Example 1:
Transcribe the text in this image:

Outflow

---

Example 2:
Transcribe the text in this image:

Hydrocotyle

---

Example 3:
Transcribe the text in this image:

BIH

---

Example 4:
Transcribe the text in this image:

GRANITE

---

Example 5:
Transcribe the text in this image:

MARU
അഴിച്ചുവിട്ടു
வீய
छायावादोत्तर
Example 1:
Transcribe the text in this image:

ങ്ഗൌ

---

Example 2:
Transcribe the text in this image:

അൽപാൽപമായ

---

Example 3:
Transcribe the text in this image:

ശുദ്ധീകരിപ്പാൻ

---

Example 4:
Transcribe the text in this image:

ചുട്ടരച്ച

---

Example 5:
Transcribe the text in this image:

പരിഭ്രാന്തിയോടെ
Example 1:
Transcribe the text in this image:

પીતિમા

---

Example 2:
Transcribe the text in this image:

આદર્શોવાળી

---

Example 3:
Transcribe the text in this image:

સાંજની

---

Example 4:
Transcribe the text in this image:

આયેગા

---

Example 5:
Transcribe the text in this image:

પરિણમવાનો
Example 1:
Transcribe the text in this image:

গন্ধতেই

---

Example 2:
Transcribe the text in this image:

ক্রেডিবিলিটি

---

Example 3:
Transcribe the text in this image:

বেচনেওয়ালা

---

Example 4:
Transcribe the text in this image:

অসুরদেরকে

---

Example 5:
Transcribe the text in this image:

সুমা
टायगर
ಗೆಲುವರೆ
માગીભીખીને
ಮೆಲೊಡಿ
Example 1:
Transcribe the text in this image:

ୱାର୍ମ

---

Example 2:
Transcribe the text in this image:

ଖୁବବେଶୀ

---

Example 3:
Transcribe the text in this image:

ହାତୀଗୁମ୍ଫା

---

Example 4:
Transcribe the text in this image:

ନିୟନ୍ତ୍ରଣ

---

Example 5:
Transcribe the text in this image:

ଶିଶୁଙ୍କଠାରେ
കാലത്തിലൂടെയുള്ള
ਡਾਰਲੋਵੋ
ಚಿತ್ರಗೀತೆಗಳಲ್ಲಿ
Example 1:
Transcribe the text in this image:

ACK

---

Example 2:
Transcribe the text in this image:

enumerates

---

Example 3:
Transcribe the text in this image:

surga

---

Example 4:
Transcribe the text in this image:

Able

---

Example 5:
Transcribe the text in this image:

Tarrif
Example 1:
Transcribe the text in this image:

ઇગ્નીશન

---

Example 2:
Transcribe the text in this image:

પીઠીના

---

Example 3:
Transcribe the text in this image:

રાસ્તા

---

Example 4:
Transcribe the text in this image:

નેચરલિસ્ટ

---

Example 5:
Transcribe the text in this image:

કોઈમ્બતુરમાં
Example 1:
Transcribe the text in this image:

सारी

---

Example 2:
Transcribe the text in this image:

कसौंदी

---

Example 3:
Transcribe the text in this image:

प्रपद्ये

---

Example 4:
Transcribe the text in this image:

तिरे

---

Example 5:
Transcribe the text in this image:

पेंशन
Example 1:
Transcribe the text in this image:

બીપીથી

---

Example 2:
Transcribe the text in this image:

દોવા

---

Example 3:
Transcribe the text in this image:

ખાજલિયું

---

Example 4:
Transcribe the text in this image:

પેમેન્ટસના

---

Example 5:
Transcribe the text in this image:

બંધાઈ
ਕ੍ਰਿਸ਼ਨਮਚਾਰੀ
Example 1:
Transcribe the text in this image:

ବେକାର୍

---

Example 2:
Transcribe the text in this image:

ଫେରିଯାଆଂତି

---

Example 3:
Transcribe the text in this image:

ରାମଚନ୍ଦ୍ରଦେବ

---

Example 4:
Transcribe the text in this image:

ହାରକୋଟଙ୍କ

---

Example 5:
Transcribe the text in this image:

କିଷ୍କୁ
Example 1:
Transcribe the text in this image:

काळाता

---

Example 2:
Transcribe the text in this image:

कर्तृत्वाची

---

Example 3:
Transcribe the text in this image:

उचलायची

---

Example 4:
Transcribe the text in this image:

──────

[About this exercise]: Copy out the entries above again, keeping them exact.

[Result below]:
Example 1:
Transcribe the text in this image:

Outflow

---

Example 2:
Transcribe the text in this image:

Hydrocotyle

---

Example 3:
Transcribe the text in this image:

BIH

---

Example 4:
Transcribe the text in this image:

GRANITE

---

Example 5:
Transcribe the text in this image:

MARU
അഴിച്ചുവിട്ടു
வீய
छायावादोत्तर
Example 1:
Transcribe the text in this image:

ങ്ഗൌ

---

Example 2:
Transcribe the text in this image:

അൽപാൽപമായ

---

Example 3:
Transcribe the text in this image:

ശുദ്ധീകരിപ്പാൻ

---

Example 4:
Transcribe the text in this image:

ചുട്ടരച്ച

---

Example 5:
Transcribe the text in this image:

പരിഭ്രാന്തിയോടെ
Example 1:
Transcribe the text in this image:

પીતિમા

---

Example 2:
Transcribe the text in this image:

આદર્શોવાળી

---

Example 3:
Transcribe the text in this image:

સાંજની

---

Example 4:
Transcribe the text in this image:

આયેગા

---

Example 5:
Transcribe the text in this image:

પરિણમવાનો
Example 1:
Transcribe the text in this image:

গন্ধতেই

---

Example 2:
Transcribe the text in this image:

ক্রেডিবিলিটি

---

Example 3:
Transcribe the text in this image:

বেচনেওয়ালা

---

Example 4:
Transcribe the text in this image:

অসুরদেরকে

---

Example 5:
Transcribe the text in this image:

সুমা
टायगर
ಗೆಲುವರೆ
માગીભીખીને
ಮೆಲೊಡಿ
Example 1:
Transcribe the text in this image:

ୱାର୍ମ

---

Example 2:
Transcribe the text in this image:

ଖୁବବେଶୀ

---

Example 3:
Transcribe the text in this image:

ହାତୀଗୁମ୍ଫା

---

Example 4:
Transcribe the text in this image:

ନିୟନ୍ତ୍ରଣ

---

Example 5:
Transcribe the text in this image:

ଶିଶୁଙ୍କଠାରେ
കാലത്തിലൂടെയുള്ള
ਡਾਰਲੋਵੋ
ಚಿತ್ರಗೀತೆಗಳಲ್ಲಿ
Example 1:
Transcribe the text in this image:

ACK

---

Example 2:
Transcribe the text in this image:

enumerates

---

Example 3:
Transcribe the text in this image:

surga

---

Example 4:
Transcribe the text in this image:

Able

---

Example 5:
Transcribe the text in this image:

Tarrif
Example 1:
Transcribe the text in this image:

ઇગ્નીશન

---

Example 2:
Transcribe the text in this image:

પીઠીના

---

Example 3:
Transcribe the text in this image:

રાસ્તા

---

Example 4:
Transcribe the text in this image:

નેચરલિસ્ટ

---

Example 5:
Transcribe the text in this image:

કોઈમ્બતુરમાં
Example 1:
Transcribe the text in this image:

सारी

---

Example 2:
Transcribe the text in this image:

कसौंदी

---

Example 3:
Transcribe the text in this image:

प्रपद्ये

---

Example 4:
Transcribe the text in this image:

तिरे

---

Example 5:
Transcribe the text in this image:

पेंशन
Example 1:
Transcribe the text in this image:

બીપીથી

---

Example 2:
Transcribe the text in this image:

દોવા

---

Example 3:
Transcribe the text in this image:

ખાજલિયું

---

Example 4:
Transcribe the text in this image:

પેમેન્ટસના

---

Example 5:
Transcribe the text in this image:

બંધાઈ
ਕ੍ਰਿਸ਼ਨਮਚਾਰੀ
Example 1:
Transcribe the text in this image:

ବେକାର୍

---

Example 2:
Transcribe the text in this image:

ଫେରିଯାଆଂତି

---

Example 3:
Transcribe the text in this image:

ରାମଚନ୍ଦ୍ରଦେବ

---

Example 4:
Transcribe the text in this image:

ହାରକୋଟଙ୍କ

---

Example 5:
Transcribe the text in this image:

କିଷ୍କୁ
Example 1:
Transcribe the text in this image:

काळाता

---

Example 2:
Transcribe the text in this image:

कर्तृत्वाची

---

Example 3:
Transcribe the text in this image:

उचलायची

---

Example 4:
Transcribe the text in this image:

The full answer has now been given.